Aspects of Daily Living / Functional Ability Tests:
This is a definition that may be offered if you do not have a job or are a homemaker. If the cost of the cover is not expensive, then it can still be worthwhile adding to your policy. It means that you would have to be unable to carry out a minimum number (typically 3) out of a list of 10 or so typical aspects of daily life, for example, sitting, kneeling, bending, etc.
You are unable to carry out any work whatsoever. This is an extremely poor definition and by the letter of the wording you would have to be so severely disabled as to literally be unable to do any work of any description before the a policy with this definition would pay out. The Financial Ombudsman Service takes the view that this is an unfair contract term, and that it should be regarded as having a similar meaning to the ‘suited’ definition, above.
If your policy has a cash value, then it may be an option to make the policy paid up. This is an alternative to surrendering the policy.
The ‘premium’ is the cost of your insurance. A premium can be a single one-off premium, or could be payable on a regular basis, usually monthly or annually, but occasionally on a quarterly or half-yearly basis.
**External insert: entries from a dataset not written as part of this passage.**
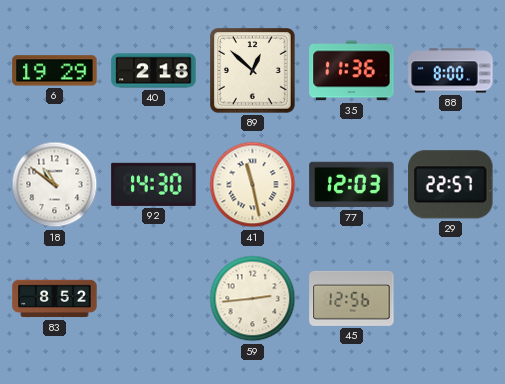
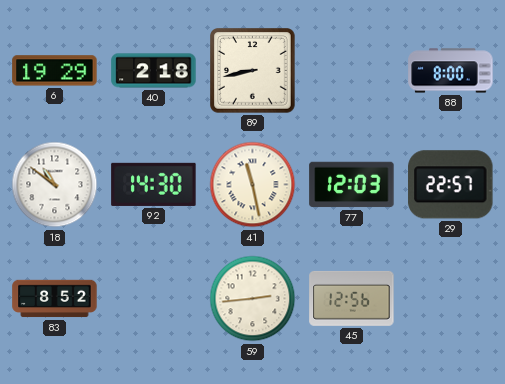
89: 12:52 -> 8:43
35: 11:36 -> none
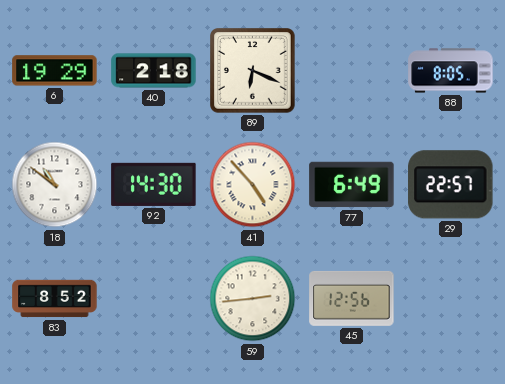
89: 8:43 -> 6:19
88: 8:00 -> 8:05
41: 11:28 -> 4:53
77: 12:03 -> 6:49
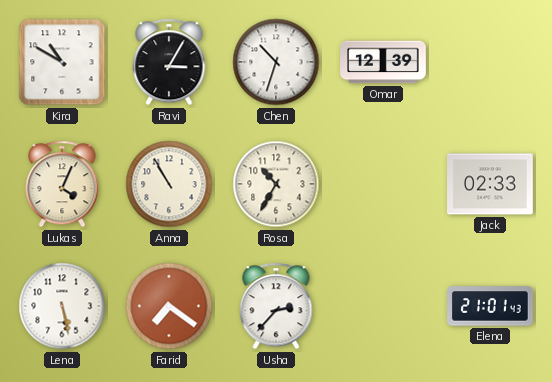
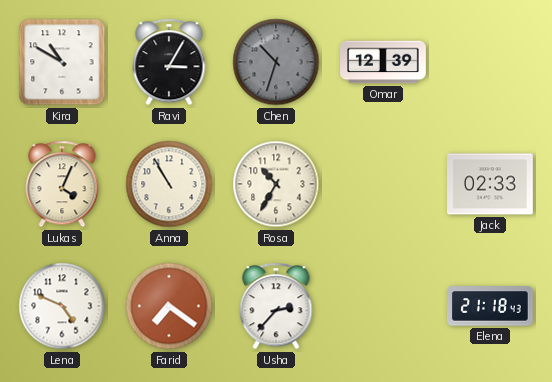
Chen dial: white -> grey
Lena: 5:28 -> 4:49
Elena: 21:01 -> 21:18
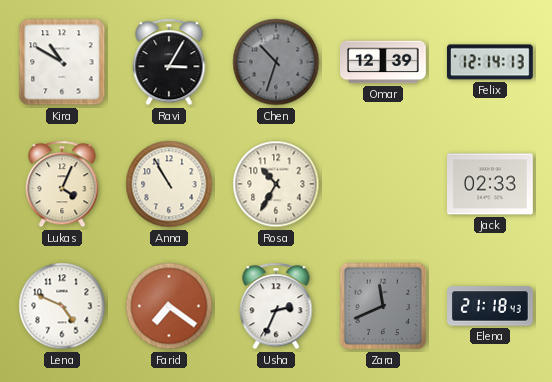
Felix: none -> 12:14
Usha: 2:37 -> 2:34
Zara: none -> 11:41
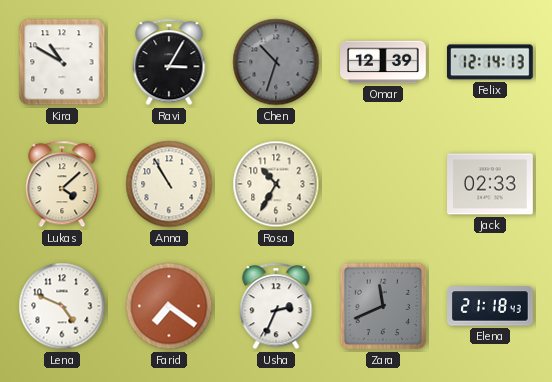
Lukas: 4:04 -> 4:08
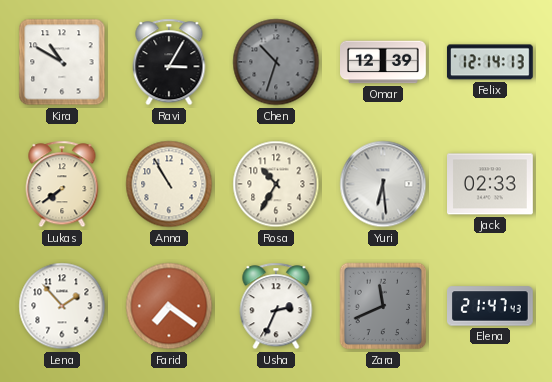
Lukas: 4:08 -> 7:39
Yuri: none -> 6:29
Lena: 4:49 -> 1:53
Elena: 21:18 -> 21:47
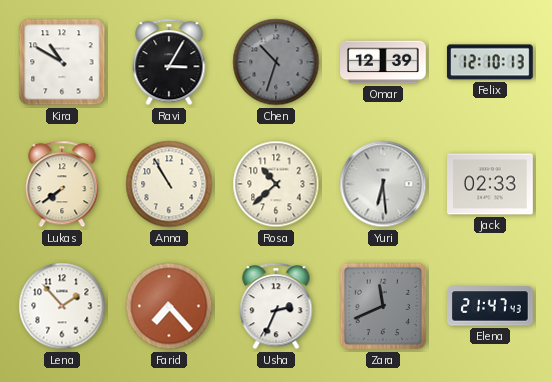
Felix: 12:14 -> 12:10
Rosa: 10:35 -> 10:38
Farid: 7:21 -> 7:23
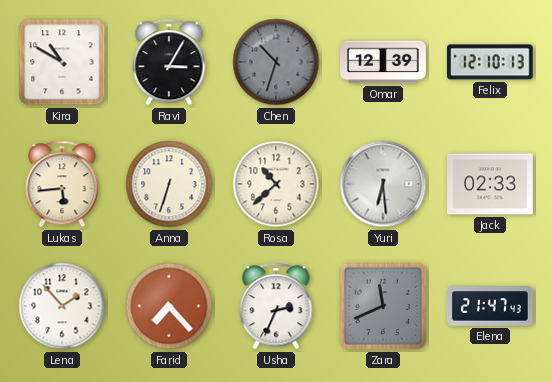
Lukas: 7:39 -> 5:44
Anna: 10:55 -> 6:33
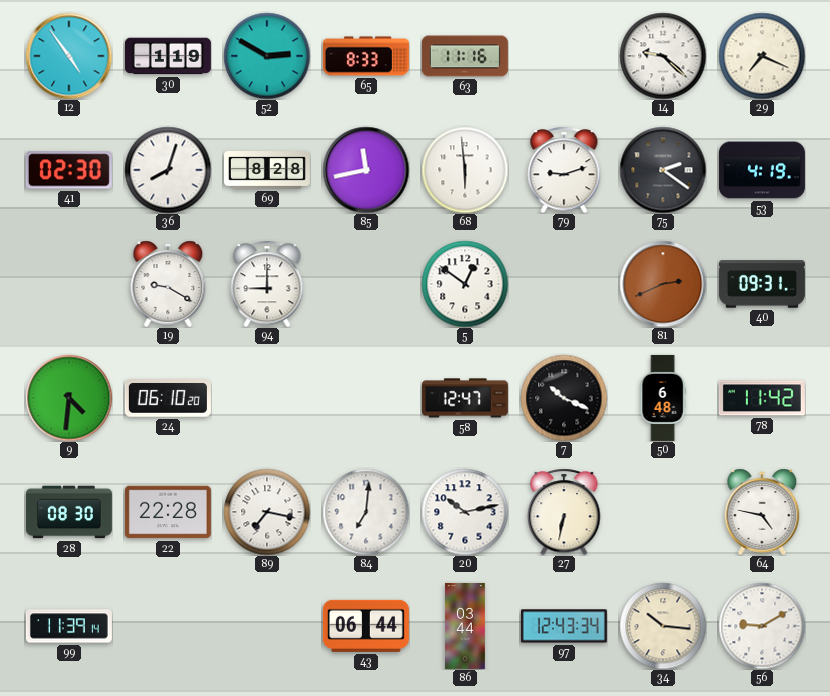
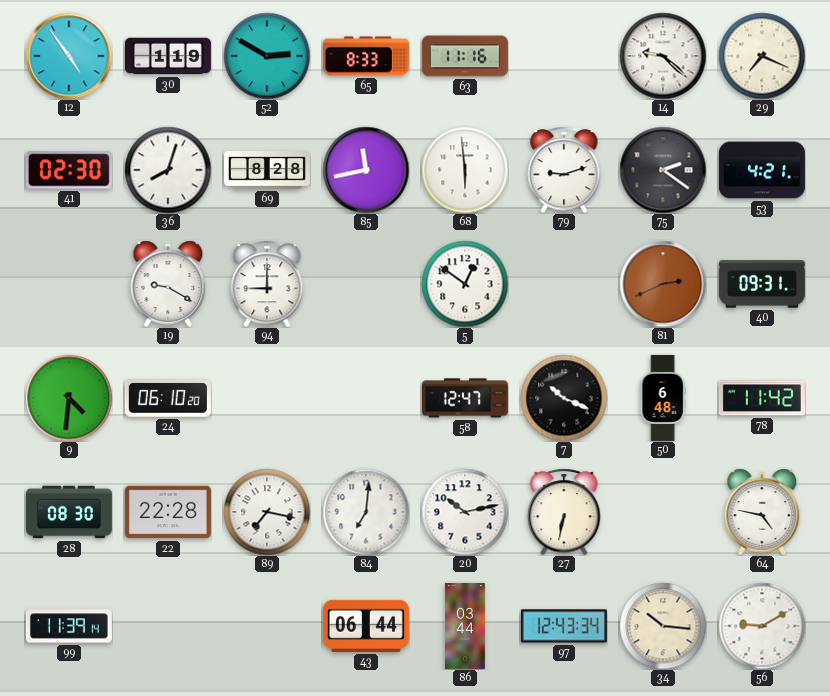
53: 4:19 -> 4:21
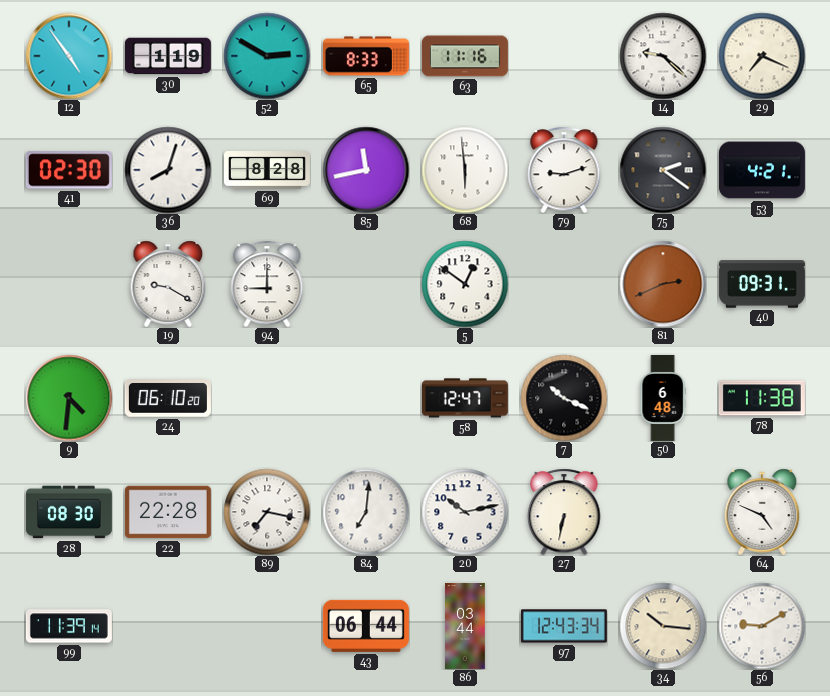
78: 11:42 -> 11:38
64: 4:47 -> 4:49
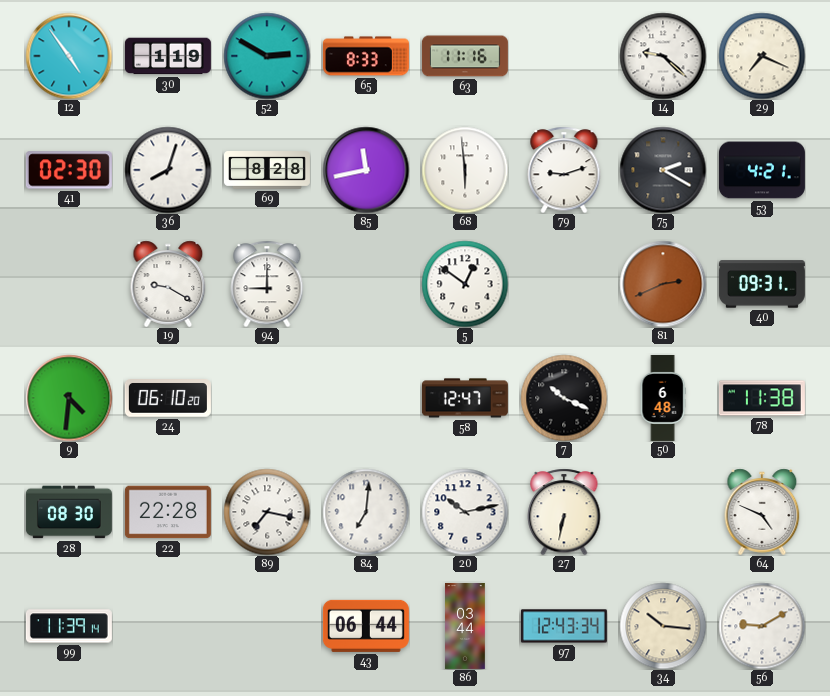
75: 2:21 -> 2:20
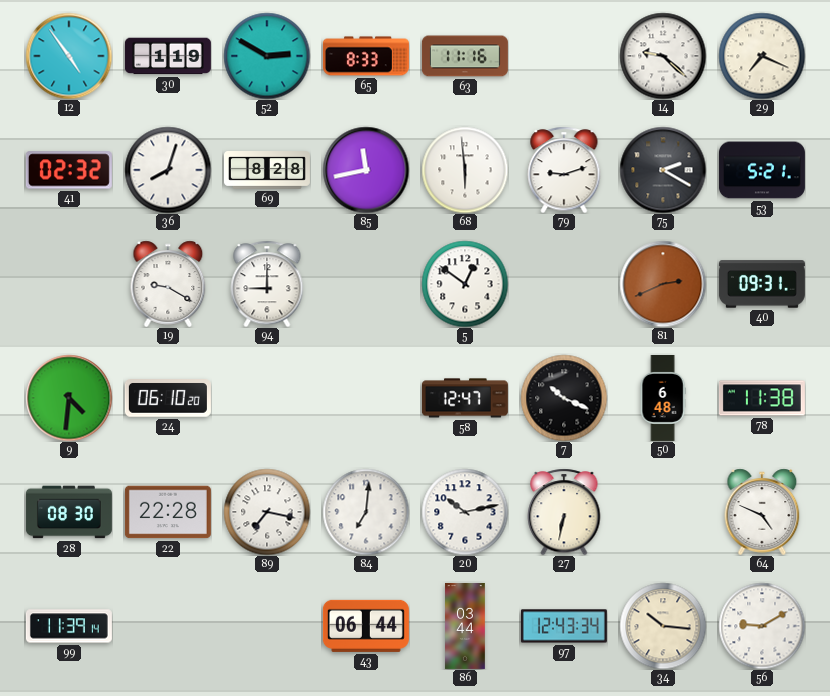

The sum assured is the guaranteed amount of money which will be paid out in the event of an insured event, e.g. death, critical illness, etc. happening to the insured person. Depending on the type of policy, and how it was set up, a sum assured can be paid as a lump sum or as an income.
An insurance policy, such as certain types of whole life cover, or an endowment, may have a cash value. If you no longer require the policy, it would usually be possible to take the cash value. This is known as surrendering the policy. Depending on the policy conditions, you may or may not be allowed to take out the full fund value of your policy if you surrender it. If there is a surrender penalty you will be offered a reduced encashment value.
If you have a policy with a life insurance company that goes into default, the Financial Services Compensation Scheme provides protection in the event of a firm going into default.